Britain should set up a state-backed investment bank to focus on small business lending as part of efforts to tackle poor productivity, a think tank has urged.

A new report by Civitas argues that the creation of a new “national investment bank” will address the “market failure” that has led to a lack of long-term investment in SMEs.

The new lender could be independently financed at no ongoing cost to the taxpayer, Civitas claims, while boosting current low levels of investment and helping to raise productivity.

Civitas economist Justin Protts also derided the Government-backed British Business Bank, which he said does “incredibly little” to support business when compared with development banks in Europe, and is “not fit for purpose”.

He added: “The UK economy is not operating as it should. The output of each worker is barely increasing and failure to increase our productivity since the financial crisis has been holding back growth.

“There is no doubt that low investment, particularly in enterprise, is a cause of the UK’s current economic woes and a significant part of that problem is the failure of the banks to lend to SMEs, which make up 99% of businesses in the UK.”

“If the Government is going to seriously tackle the challenges of low investment and productivity then they must go further and create a new UK investment bank which can be mandated to provide the longer-term finance needed by SMEs to invest, grow and increase the UK’s productivity.”

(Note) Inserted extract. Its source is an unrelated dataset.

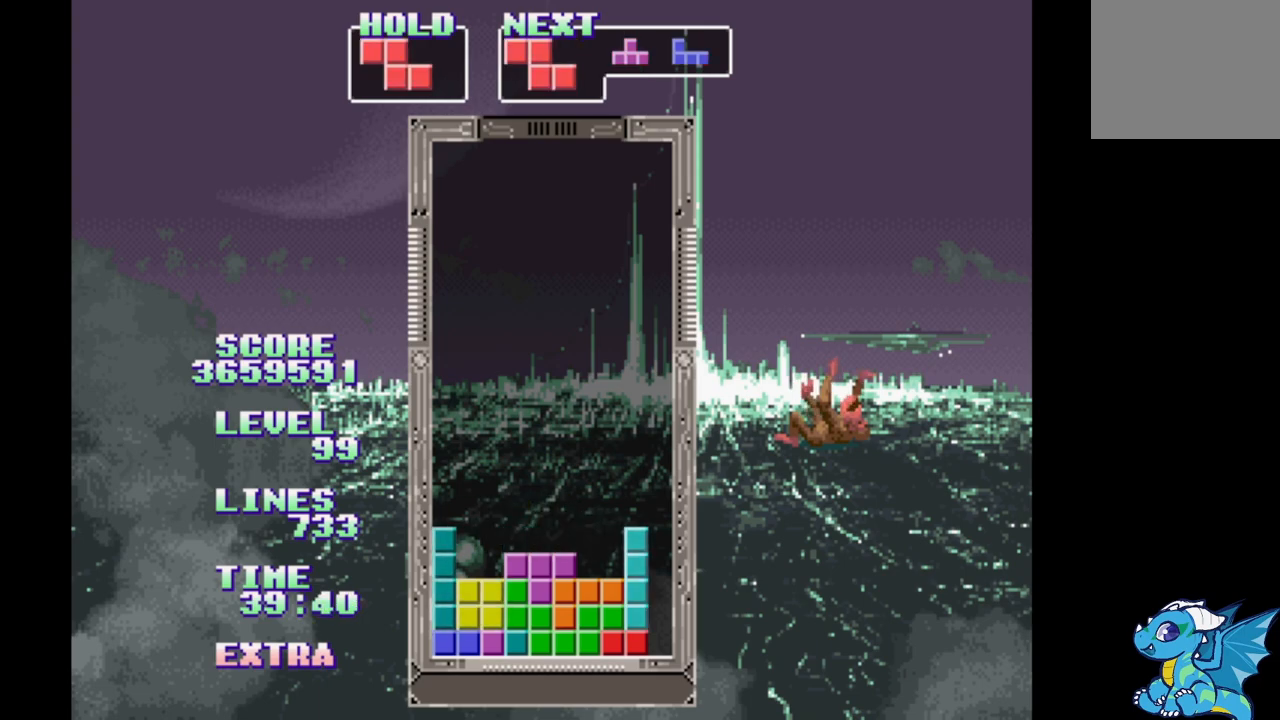
{"buttons": ["DPAD_RIGHT"], "events": []}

The think tank pointed to figures showing that investment in the UK has fallen from about a quarter of GDP in 1990, in line with other developed economies, to just over 16%, well below that of most advanced countries.

Civitas said this is in large part driven by banks failing to invest in SMEs, even when there is demand from creditworthy businesses, with lenders favouring easier returns from alternative investments.

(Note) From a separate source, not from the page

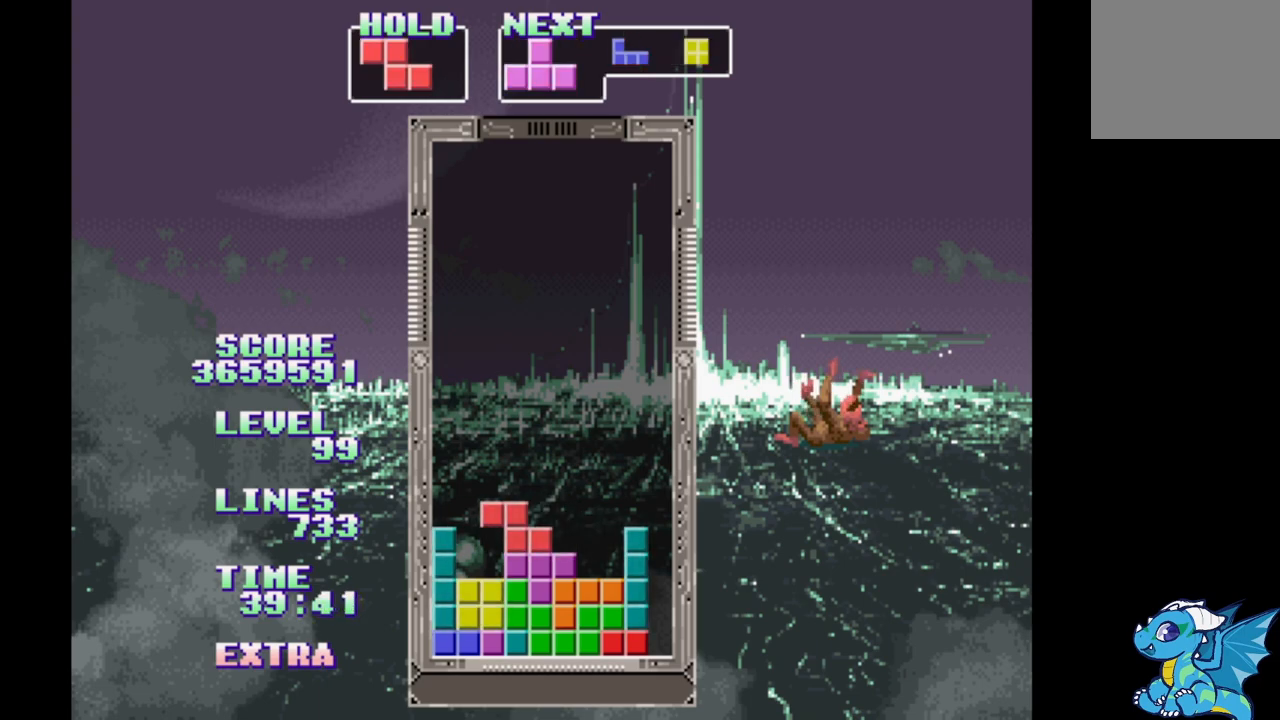
{"buttons": ["DPAD_RIGHT"], "events": []}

Loans to business by banks as a proportion of their domestic lending have declined from 31% in 1988 to 8% in 2016, according to the report.

Mr Protts highlighted the success of similar initiatives in Germany and the US.

“The experiences of institutions elsewhere, particularly of Germany’s KfW and the US’s Small Business Administration, show that government-owned investment institutions can play an important role in providing the sort of business investment the UK is lacking and at no ongoing cost to the taxpayer.”

The British Business Bank’s automated phone system did not allow the Press Association to request comment.

Labour welcomed the report, with the party’s shadow chief secretary to the Treasury Peter Dowd saying: “This report… helps build the case Labour has been making for a new National Investment Bank. The creation of this new bank will be crucial for targeting lending at smaller businesses who are being let down by our current financial system.

“Labour is committed to setting up a new National Investment Bank alongside a network of regional development banks to build a high-wage, high-productivity economy.”

A Department for Business, Energy and Industrial Strategy spokeswoman said: “This Government’s Industrial Strategy is building a Britain that invests in the skills, industries and infrastructure of the future.

“With over a thousand businesses starting everyday in Britain, the British Business Bank has provided over £4bn to SMEs, and is unlocking a further over £20 billion of new investment for small businesses.”